Records supplied section start

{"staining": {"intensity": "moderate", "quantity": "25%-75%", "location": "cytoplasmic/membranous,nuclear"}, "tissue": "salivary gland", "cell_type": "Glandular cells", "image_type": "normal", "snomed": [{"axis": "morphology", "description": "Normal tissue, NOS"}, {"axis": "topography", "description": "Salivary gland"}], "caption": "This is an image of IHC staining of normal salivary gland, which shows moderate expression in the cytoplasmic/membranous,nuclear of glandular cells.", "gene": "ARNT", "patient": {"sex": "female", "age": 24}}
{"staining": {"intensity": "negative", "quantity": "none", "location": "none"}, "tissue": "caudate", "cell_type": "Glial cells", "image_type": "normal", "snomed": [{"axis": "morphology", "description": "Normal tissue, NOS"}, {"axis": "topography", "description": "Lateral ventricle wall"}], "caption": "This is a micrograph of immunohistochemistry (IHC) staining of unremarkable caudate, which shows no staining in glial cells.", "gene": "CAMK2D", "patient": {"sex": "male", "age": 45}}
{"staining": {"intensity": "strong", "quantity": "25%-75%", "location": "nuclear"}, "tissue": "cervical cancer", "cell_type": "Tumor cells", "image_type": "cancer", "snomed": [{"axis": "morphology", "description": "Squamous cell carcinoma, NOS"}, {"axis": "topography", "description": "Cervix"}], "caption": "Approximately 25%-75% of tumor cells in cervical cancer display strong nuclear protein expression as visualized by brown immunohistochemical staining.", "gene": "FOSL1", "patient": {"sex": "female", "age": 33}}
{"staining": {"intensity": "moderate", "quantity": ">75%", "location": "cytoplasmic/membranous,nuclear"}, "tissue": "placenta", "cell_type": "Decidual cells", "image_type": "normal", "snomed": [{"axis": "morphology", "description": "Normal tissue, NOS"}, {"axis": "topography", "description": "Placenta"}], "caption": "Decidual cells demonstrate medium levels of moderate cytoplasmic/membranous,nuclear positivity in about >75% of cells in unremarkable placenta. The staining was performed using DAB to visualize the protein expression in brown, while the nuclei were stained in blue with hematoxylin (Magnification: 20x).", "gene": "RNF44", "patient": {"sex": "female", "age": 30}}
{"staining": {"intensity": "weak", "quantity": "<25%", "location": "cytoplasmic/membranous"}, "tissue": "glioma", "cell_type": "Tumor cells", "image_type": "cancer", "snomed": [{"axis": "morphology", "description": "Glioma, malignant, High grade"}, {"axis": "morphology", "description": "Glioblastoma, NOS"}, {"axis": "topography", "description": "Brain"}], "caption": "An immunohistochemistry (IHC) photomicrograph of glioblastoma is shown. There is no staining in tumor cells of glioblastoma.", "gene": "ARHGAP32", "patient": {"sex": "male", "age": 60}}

Records supplied section end

* **Task description**: Copy all data exactly, start to finish.

* **Response area**:
{"staining": {"intensity": "moderate", "quantity": "25%-75%", "location": "cytoplasmic/membranous,nuclear"}, "tissue": "salivary gland", "cell_type": "Glandular cells", "image_type": "normal", "snomed": [{"axis": "morphology", "description": "Normal tissue, NOS"}, {"axis": "topography", "description": "Salivary gland"}], "caption": "This is an image of IHC staining of normal salivary gland, which shows moderate expression in the cytoplasmic/membranous,nuclear of glandular cells.", "gene": "ARNT", "patient": {"sex": "female", "age": 24}}
{"staining": {"intensity": "negative", "quantity": "none", "location": "none"}, "tissue": "caudate", "cell_type": "Glial cells", "image_type": "normal", "snomed": [{"axis": "morphology", "description": "Normal tissue, NOS"}, {"axis": "topography", "description": "Lateral ventricle wall"}], "caption": "This is a micrograph of immunohistochemistry (IHC) staining of unremarkable caudate, which shows no staining in glial cells.", "gene": "CAMK2D", "patient": {"sex": "male", "age": 45}}
{"staining": {"intensity": "strong", "quantity": "25%-75%", "location": "nuclear"}, "tissue": "cervical cancer", "cell_type": "Tumor cells", "image_type": "cancer", "snomed": [{"axis": "morphology", "description": "Squamous cell carcinoma, NOS"}, {"axis": "topography", "description": "Cervix"}], "caption": "Approximately 25%-75% of tumor cells in cervical cancer display strong nuclear protein expression as visualized by brown immunohistochemical staining.", "gene": "FOSL1", "patient": {"sex": "female", "age": 33}}
{"staining": {"intensity": "moderate", "quantity": ">75%", "location": "cytoplasmic/membranous,nuclear"}, "tissue": "placenta", "cell_type": "Decidual cells", "image_type": "normal", "snomed": [{"axis": "morphology", "description": "Normal tissue, NOS"}, {"axis": "topography", "description": "Placenta"}], "caption": "Decidual cells demonstrate medium levels of moderate cytoplasmic/membranous,nuclear positivity in about >75% of cells in unremarkable placenta. The staining was performed using DAB to visualize the protein expression in brown, while the nuclei were stained in blue with hematoxylin (Magnification: 20x).", "gene": "RNF44", "patient": {"sex": "female", "age": 30}}
{"staining": {"intensity": "weak", "quantity": "<25%", "location": "cytoplasmic/membranous"}, "tissue": "glioma", "cell_type": "Tumor cells", "image_type": "cancer", "snomed": [{"axis": "morphology", "description": "Glioma, malignant, High grade"}, {"axis": "morphology", "description": "Glioblastoma, NOS"}, {"axis": "topography", "description": "Brain"}], "caption": "An immunohistochemistry (IHC) photomicrograph of glioblastoma is shown. There is no staining in tumor cells of glioblastoma.", "gene": "ARHGAP32", "patient": {"sex": "male", "age": 60}}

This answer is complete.